Title: The Declaration (The Declaration Series #1)
Author: Gemma Malley
Publication: October 2, 2007
Publisher: Bloomsbury USA
Summary taken from goodreads:
It's the year 2140 and Longevity drugs have all but eradicated old age. A never-aging society can't sustain population growth, however…which means Anna should never have been born. Nor should any of the children she lives with at Grange Hall. The facility is full of boys and girls whose parents chose to have kids—called surpluses—despite a law forbidding them from doing so. These children are raised as servants, and brought up to believe they must atone for their very existence.

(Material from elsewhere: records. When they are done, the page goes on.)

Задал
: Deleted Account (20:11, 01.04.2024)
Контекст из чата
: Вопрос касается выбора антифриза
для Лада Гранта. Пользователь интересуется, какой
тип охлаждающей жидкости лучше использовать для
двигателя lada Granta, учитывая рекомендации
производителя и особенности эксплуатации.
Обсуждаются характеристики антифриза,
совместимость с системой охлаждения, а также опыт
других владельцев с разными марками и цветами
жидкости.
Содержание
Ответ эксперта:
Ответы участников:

Then one day a boy named Peter appears at the Hall, bringing with him news of the world outside, a place where people are starting to say that Longevity is bad, and that maybe people shouldn't live forever. Peter begs Anna to escape with him, but Anna's not sure who to trust: the strange new boy whose version of life sounds like a dangerous fairy tale, or the familiar walls of Grange Hall and the head mistress who has controlled her every waking thought?

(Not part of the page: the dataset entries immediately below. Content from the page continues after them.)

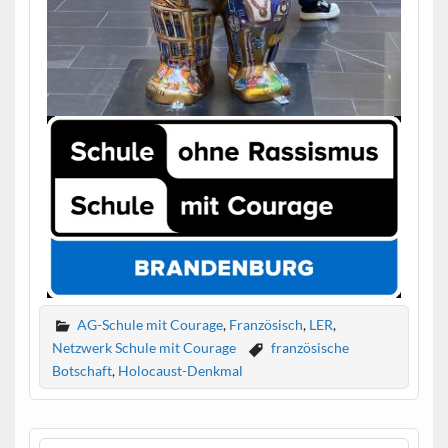
AG-Schule mit Courage
,
Französisch
,
LER
,
Netzwerk Schule mit Courage
französische
Botschaft
,
Holocaust-Denkmal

Chilling, poignant, and endlessly thought-provoking, The Declaration is a powerful debut that will have readers agonizing over Anna's fate until the very last page.
3.5 STARS - I LIKED IT
A good beginning to a dystopian series. However, since this is a dystopian series, I was expecting more action and hoping for the beginnings of a plot to overthrow the government 'cause I'm a sucker for books with elements like those.
However, even though The Declaration didn't exactly meet those expectations, I was pleasantly surprised with the book anyway. The book focused more on character growth and Anna and Peter's escape while subtlety depicting their cruel world where being a Surplus meant being unworthy and the problems and solutions that came with living forever.
By the time I reached the end of the book, I was surprised to realize that it was over since it didn't feel like much had happened. Not like that was necessarily a bad thing; it was just that the story of their escape and Anna's revelations flowed together so well that I didn't really notice the bigger picture that the book was alluding to until the end, and it was obvious that The Declaration had to be a part of a series because there's so much that could and should happen.
Besides the great cast of characters and interesting writing style, another major factor that made me like this book was the fact that it didn't end in some huge cliffhanger meant to make readers come back for more. Instead, it mentions many loose ends and leaves some open-ended so that the reader knows that there's more to come.